The future success of smaller intermediaries is less about direct regulation or becoming appointed representatives than with getting the right support to use their entrepreneurial skills effectively.
By January 2005, the sale of almost every retail financial product will be regulated by the FSA. This means that thousands of mortgage and general insurance intermediaries must choose between direct regulation or becoming an appointed representative of a network.
At the end of March, only around 900 firms had applied for direct authorisation, which suggests that the majority have opted for network membership. The issue they face is finding the right network for their needs and doing it quickly to minimise disruption to their business.
Let me make my position clear. Personal Touch is a network which is recruiting appointed representatives from the ranks of IFAs, mortgage and general insurance brokers. Our aim is to build a financial supermarket, which will have a branch in every town, offering a comprehensive product range backed by quality advice and service to the public.
We are aware of the dilemma facing intermediaries. I believe they are being presented with negative arguments which obscure an alternative approach which is based on co-operation and partnership which support entrepreneurial flair and the growth of their business. What are these negative arguments and what are the alternatives?
Argument 1: As an appointed representative, you lose control of your business and your clients.
This is a major concern of many intermediaries. Instead of a business partnership, the relationship between many networks and their ARs often resembles a parent and child. The AR faces a raft of operational restrictions that stifle entrepreneurship, innovation and growth. Intermediaries see their business as their livelihood and ultimately their retirement fund and anything that undermines it is unacceptable.
A key issue here is product choice or lack of it. ARs are encouraged, usually with higher commission, to use one-size-fits-all panels of providers. These comprise the best products but, in practice, they can restrict choice, undermine client relationships and the AR's business.
A directly regulated independent adviser can, in theory, access the entire marketplace. But many providers are reluctant to deal with smaller intermediaries because of the cost of administering small business volumes. As a result, small firms and one-person bands could face restricted product choice.
Argument 2: ARs face more compliance than is necessary.
The rationale is that the principal cannot afford to take chances because it, not the AR, is regulated by the FSA.
This may be true, but surely compliance is inextricably bound up with good business practice and therefore central to building client relationships and a prosperous business. In an industry where the words “good reputation” and “trust” do not trip off the tongue, is too much compliance a bad thing?
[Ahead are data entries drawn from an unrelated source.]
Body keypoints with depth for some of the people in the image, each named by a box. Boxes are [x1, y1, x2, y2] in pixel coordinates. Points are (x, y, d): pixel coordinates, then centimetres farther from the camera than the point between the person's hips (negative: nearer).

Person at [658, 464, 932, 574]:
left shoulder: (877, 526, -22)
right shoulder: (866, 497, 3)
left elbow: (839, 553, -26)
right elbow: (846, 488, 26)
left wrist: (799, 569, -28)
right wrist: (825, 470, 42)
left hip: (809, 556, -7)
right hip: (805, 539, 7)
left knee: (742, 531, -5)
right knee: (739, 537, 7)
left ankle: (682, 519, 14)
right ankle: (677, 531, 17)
Argument 3: Networks overstate the likely costs of direct regulation and professional indemnity insurance.
To say that the cost of regulation and PI is overstated is misleading and disingenuous, especially for a smaller firm.
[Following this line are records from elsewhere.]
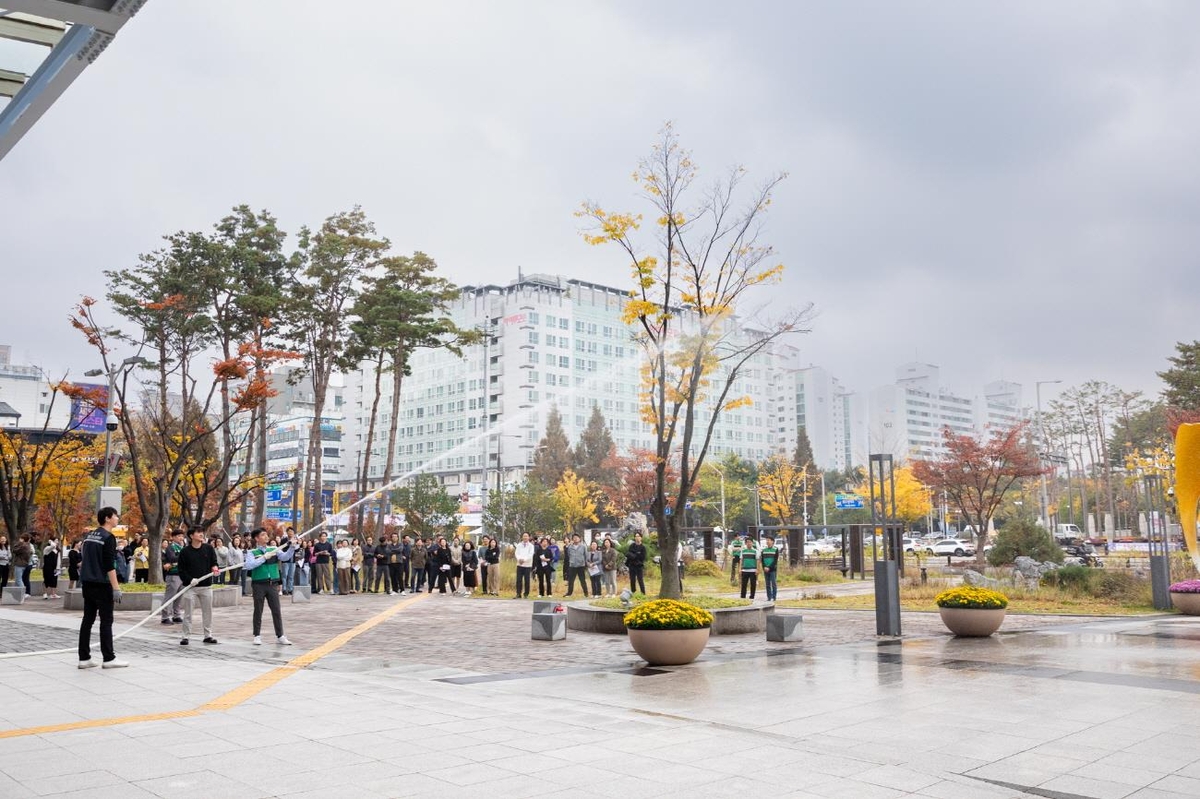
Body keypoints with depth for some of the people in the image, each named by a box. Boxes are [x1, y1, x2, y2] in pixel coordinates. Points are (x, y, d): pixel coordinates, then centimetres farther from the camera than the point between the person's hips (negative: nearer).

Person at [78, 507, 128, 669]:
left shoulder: (89, 536, 13)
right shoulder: (108, 538, -13)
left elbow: (86, 560, 19)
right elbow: (110, 566, -18)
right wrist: (116, 588, -18)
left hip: (88, 583, 8)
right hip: (102, 584, -8)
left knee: (87, 619, 8)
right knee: (106, 621, -3)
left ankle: (84, 658, 9)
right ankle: (109, 658, -1)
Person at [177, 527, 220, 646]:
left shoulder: (209, 548, 3)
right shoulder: (185, 551, -3)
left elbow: (214, 562, 6)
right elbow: (181, 570, -2)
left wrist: (215, 568, -17)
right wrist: (189, 579, -16)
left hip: (206, 586, 3)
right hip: (190, 587, -2)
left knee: (207, 611, 8)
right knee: (188, 612, 0)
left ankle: (208, 635, 17)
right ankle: (186, 636, 8)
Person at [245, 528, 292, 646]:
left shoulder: (273, 549, 8)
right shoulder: (252, 552, -1)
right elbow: (248, 566, -16)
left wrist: (291, 547, -23)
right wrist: (264, 557, -19)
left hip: (272, 584, 3)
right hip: (259, 584, -2)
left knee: (276, 611, 3)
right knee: (258, 611, 6)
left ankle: (280, 636, 8)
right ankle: (257, 636, 16)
Aside from the direct costs of regulation, there are many indirect costs associated with the FSA's risk-based approach to regulation. All firms must have a compliance oversight officer and a money laundering officer. The role of a training and competence manager and supervisor must be addressed. These may not be full-time roles in smaller firms but they cost time and money.
Firms must implement the required compliance, training and competence and risk assessment schemes, comply with the FSA's annual reporting requirements and vet advertising and marketing materials. They may also have to complete any theme-based work the FSA may demand regarding specific investigations, for example, into the sale of selfcertification mortgages or equity-release schemes. Fail to do these things and they are out of business.
Compliance work can be contracted out but the FSA will hold the regulated firm responsible for any compliance shortcomings and, if something does go wrong, then blaming the contractor will not save your business.
For firms with no prior experience of FSA regulation, the FSA represents a quantum leap in regulatory rigour.
Then there is PI. Right now, and for the foreseeable future, this is likely to remain high for many smaller firms lacking extensive and rigorous compliance procedures.
Argument 4: Facilitating entrepreneurial flair
Most intermediaries probably care little about the niceties of direct regulation or of being a network AR. They want the best way of building their business to create a capital asset they own and control and can sell when they retire.
What is the alternative? The underlying principle is that the growth of a network depends on the growth of its members. In practice, this would appeal to entrepreneurial intermediaries who appreciate that there are business benefits in working with like-minded intermediaries who offer complementary skills to their own, such as IFAs working with mortgage and general insurance brokers.
For its part, the network must facilitate the business growth of its ARs in two vital ways. First, by investing in the crucial administration, IT, compliance, and training and competence infrastructure.
Second, by providing access to a comprehensive product range. By harnessing the purchasing power of the membership, the network can ensure genuine access to the entire marketplace and not just to restricted panels.
One final ingredient will ensure this can work in practice. That is to ensure that the ARs retain control over the businesses and their clients and so are building a valuable asset, which can be sold at some point in the future.